Keynes won the initial argument, through the establishment of the constrained discretion model of the Bretton Woods institutions of fixed exchange rates and national policy discretion.  This model worked very well for a period.  But by the late 1960s, the exchange rate regime was proving unsustainable.  And the country at the centre – the US – decided that it did not want to support the system when it conflicted with domestic policy priorities.
                                                                  
This ushered in a period of discretionary policy through the 1970s and 1980s, with fewer constraints on policy decision-making.  But this approach did not generate good economic outcomes.  

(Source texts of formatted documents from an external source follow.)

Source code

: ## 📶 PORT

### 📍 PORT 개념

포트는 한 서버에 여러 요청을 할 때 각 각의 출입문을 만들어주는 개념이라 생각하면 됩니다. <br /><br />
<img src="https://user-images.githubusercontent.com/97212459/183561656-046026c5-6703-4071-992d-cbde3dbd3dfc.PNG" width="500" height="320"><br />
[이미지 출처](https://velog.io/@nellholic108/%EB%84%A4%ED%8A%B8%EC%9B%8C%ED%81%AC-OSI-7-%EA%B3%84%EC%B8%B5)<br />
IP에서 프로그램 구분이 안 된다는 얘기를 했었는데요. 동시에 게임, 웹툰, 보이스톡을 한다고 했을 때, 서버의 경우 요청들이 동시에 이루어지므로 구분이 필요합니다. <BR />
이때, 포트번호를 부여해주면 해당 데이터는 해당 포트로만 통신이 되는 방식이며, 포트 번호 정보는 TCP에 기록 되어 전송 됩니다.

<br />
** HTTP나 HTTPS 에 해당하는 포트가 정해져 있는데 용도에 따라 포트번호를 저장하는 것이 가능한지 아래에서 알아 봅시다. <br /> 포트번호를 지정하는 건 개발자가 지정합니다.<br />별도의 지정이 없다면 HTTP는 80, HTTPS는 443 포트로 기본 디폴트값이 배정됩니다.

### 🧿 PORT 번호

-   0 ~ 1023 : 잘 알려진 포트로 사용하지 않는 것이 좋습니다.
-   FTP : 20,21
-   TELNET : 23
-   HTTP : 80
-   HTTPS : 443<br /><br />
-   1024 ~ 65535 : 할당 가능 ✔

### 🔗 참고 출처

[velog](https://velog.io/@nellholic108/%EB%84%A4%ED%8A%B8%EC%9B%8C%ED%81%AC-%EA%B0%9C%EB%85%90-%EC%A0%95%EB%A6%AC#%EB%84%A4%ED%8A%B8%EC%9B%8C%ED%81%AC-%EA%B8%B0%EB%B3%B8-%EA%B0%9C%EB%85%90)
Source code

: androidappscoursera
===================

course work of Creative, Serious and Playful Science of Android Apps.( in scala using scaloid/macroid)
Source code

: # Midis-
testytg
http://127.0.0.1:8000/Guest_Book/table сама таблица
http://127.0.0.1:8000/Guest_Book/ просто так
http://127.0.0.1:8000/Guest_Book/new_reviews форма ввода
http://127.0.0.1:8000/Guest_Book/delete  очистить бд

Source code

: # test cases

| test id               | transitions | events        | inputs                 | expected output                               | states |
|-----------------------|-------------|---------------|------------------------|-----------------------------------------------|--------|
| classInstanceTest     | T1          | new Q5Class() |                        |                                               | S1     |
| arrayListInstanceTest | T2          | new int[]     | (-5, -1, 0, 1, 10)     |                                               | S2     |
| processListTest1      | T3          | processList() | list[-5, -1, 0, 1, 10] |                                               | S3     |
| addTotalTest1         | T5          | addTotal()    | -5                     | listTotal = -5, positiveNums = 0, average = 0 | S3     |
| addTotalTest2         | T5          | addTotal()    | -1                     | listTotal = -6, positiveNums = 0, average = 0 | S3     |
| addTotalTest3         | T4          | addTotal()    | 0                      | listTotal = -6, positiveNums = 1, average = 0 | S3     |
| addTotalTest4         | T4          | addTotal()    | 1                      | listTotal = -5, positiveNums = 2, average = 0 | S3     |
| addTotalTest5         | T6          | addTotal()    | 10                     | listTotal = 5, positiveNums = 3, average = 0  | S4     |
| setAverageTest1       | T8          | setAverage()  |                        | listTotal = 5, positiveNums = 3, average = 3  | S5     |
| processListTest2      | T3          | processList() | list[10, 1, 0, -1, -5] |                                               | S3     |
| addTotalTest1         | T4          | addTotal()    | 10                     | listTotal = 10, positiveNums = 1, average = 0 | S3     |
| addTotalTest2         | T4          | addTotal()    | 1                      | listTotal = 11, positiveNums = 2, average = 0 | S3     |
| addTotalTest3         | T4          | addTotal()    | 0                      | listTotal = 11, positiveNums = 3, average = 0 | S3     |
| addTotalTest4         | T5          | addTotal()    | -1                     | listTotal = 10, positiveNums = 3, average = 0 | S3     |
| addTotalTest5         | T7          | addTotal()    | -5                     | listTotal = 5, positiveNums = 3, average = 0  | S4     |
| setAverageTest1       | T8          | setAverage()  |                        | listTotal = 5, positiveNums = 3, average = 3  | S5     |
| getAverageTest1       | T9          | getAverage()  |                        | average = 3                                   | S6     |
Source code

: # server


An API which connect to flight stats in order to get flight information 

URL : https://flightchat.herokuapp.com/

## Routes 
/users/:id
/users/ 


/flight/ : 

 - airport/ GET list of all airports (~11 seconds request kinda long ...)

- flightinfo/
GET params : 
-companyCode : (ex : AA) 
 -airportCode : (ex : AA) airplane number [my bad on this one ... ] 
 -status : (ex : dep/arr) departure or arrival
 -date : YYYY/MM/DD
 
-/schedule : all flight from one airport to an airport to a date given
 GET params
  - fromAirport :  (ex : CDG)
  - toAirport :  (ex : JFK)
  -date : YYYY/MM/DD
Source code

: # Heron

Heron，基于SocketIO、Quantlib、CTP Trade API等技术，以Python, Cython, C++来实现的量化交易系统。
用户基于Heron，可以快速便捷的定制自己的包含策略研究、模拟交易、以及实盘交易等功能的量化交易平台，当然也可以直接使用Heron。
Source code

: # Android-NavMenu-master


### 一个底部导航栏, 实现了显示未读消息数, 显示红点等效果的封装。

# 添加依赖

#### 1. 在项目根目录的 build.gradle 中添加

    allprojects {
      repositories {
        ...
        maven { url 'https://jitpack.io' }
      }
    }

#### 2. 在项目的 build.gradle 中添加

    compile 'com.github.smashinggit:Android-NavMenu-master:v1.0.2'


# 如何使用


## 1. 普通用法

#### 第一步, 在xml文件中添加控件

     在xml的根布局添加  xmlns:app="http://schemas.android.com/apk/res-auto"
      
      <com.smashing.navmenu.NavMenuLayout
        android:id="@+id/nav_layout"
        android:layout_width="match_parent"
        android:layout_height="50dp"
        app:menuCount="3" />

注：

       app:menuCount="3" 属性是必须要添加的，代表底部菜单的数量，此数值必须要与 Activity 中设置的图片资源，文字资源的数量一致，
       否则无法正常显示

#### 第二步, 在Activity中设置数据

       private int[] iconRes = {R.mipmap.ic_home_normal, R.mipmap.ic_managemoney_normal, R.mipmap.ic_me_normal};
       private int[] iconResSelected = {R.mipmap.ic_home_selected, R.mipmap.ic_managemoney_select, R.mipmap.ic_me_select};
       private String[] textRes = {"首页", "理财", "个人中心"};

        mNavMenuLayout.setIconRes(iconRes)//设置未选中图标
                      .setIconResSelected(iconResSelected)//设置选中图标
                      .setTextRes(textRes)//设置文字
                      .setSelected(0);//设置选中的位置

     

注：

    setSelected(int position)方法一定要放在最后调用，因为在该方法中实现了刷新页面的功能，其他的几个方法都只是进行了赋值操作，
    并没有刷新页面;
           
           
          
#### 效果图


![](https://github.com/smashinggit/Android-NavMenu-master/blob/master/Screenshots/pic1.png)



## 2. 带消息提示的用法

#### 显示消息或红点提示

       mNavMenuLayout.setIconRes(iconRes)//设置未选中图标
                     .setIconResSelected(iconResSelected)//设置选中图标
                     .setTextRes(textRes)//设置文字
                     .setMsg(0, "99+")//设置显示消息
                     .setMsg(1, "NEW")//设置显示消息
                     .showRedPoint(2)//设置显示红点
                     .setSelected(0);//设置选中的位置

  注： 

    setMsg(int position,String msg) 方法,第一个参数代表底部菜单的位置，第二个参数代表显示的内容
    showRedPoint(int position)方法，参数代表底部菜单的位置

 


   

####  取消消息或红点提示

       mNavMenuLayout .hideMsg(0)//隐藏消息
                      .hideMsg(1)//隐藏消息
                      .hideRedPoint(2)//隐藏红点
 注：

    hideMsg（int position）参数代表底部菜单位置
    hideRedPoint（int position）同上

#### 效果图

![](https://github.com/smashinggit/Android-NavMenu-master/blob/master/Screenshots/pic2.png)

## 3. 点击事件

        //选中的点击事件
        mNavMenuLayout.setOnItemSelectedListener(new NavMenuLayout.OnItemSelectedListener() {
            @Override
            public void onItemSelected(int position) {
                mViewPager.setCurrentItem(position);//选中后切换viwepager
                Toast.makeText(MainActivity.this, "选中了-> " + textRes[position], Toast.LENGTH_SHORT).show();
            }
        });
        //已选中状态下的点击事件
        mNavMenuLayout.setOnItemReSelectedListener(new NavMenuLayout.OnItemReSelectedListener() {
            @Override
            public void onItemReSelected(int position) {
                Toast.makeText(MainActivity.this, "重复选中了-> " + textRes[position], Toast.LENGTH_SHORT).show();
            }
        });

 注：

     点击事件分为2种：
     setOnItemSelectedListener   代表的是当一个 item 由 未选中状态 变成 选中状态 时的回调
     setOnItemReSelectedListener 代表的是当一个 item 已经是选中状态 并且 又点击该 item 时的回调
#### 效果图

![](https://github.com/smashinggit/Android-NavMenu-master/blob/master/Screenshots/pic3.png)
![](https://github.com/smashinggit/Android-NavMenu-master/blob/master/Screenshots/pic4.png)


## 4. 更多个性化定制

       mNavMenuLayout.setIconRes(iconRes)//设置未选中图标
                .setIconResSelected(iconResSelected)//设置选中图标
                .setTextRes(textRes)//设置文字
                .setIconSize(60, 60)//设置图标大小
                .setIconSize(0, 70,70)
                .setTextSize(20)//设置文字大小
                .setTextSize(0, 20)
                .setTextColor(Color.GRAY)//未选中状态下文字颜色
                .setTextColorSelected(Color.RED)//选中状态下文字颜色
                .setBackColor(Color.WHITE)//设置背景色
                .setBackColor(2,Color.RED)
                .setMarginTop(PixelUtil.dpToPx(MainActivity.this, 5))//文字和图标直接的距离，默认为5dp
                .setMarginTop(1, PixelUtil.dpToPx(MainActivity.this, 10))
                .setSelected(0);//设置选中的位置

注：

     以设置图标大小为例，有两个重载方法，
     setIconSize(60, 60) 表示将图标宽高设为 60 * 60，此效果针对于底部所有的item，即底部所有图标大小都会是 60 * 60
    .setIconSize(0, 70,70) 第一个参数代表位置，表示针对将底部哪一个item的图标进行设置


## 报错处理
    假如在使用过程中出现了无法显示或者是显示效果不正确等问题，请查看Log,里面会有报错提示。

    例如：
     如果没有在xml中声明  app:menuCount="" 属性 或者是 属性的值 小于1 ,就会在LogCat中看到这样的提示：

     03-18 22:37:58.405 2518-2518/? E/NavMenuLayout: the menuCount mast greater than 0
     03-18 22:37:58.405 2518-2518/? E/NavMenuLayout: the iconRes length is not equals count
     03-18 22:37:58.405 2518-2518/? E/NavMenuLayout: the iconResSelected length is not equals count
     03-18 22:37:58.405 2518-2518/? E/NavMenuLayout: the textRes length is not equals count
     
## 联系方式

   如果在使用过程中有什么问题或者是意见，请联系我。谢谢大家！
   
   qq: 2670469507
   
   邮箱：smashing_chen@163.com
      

In response, a new intellectual consensus emerged through the 1980s that emphasised the need for rules to constrain political decision-makers and for governments to withdraw (deregulation, privatisation).  From the late 1980s, there was a pronounced move to establish independent institutions (e.g. central banks) and establish policy rules (e.g. fiscal policy).  And as globalisation became more intense and complex, trade deals reached further into domestic economies.  In the EU, sovereignty on a range of issues was pooled (notably migration) and Eurozone members gave up monetary policy discretion.

This bargain – a transfer of decision-making from politicians to central banks, finance ministries, trade ministries, as well as international institutions like the ECB – was politically sustainable while it delivered good outcomes.  And although imperfect, these institutions have made a substantial contribution.  But there is now a growing public sense that institutions and rules are preventing governments from addressing issues such as income inequality and unemployment: that things would somehow be better if not for institutions such as NAFTA or the EU’s fiscal rules.  This sentiment is amplified when decisions are being taken on matters that are seen as political, such as migration policy or bank bailouts.  

My assessment is that the political dissatisfaction is primarily focused on the perceived ‘golden straitjacket’ imposed by these policy institutions rather than on globalisation itself.  Indeed, many Brexiters and Trump supporters argue that they want more freedom to engage globally – albeit on better terms. This was the case made by PM May at Davos on Thursday, although I am sceptical that it will work like this.

The Brexit and Trump votes, as well as growing populist sentiment in Europe, reflect a desire to take back direct political control over issues such as migration and trade deals.  Institutions – domestic and particularly international – that constrain government decision-making are under increasing pressure, as in previous periods when the prevailing institutional regime was seen to be struggling (such as the early 1970s and the late 1980s).  Institutions are context-specific responses to specific challenges; we should not over-estimate institutional permanence. 

The implication is that we should expect ongoing institutional upheaval in large developed countries through 2017 and beyond (for several reasons, I expect much less disruption in small countries).  A return to the 1930s is highly unlikely, but I think that there will be a process of significant unravelling of domestic and international institutions developed over the past 25 years.  Governments will assert greater political and national control over decision-making. The nature of trade deals, currency and migration arrangements, and the future of deep regional integration will change as countries rebalance between global engagement and national policy autonomy.  And significant change is also likely in domestic institutions, such as central bank independence and fiscal rules. This will be quite a different world.

In other words, the West is tilting back towards Keynes. This institutional fluidity, with significant changes to the rules of the game, will have a meaningful impact on national economies and markets.  And perhaps quite soon.  2016 shows that change happens slowly, and then quickly.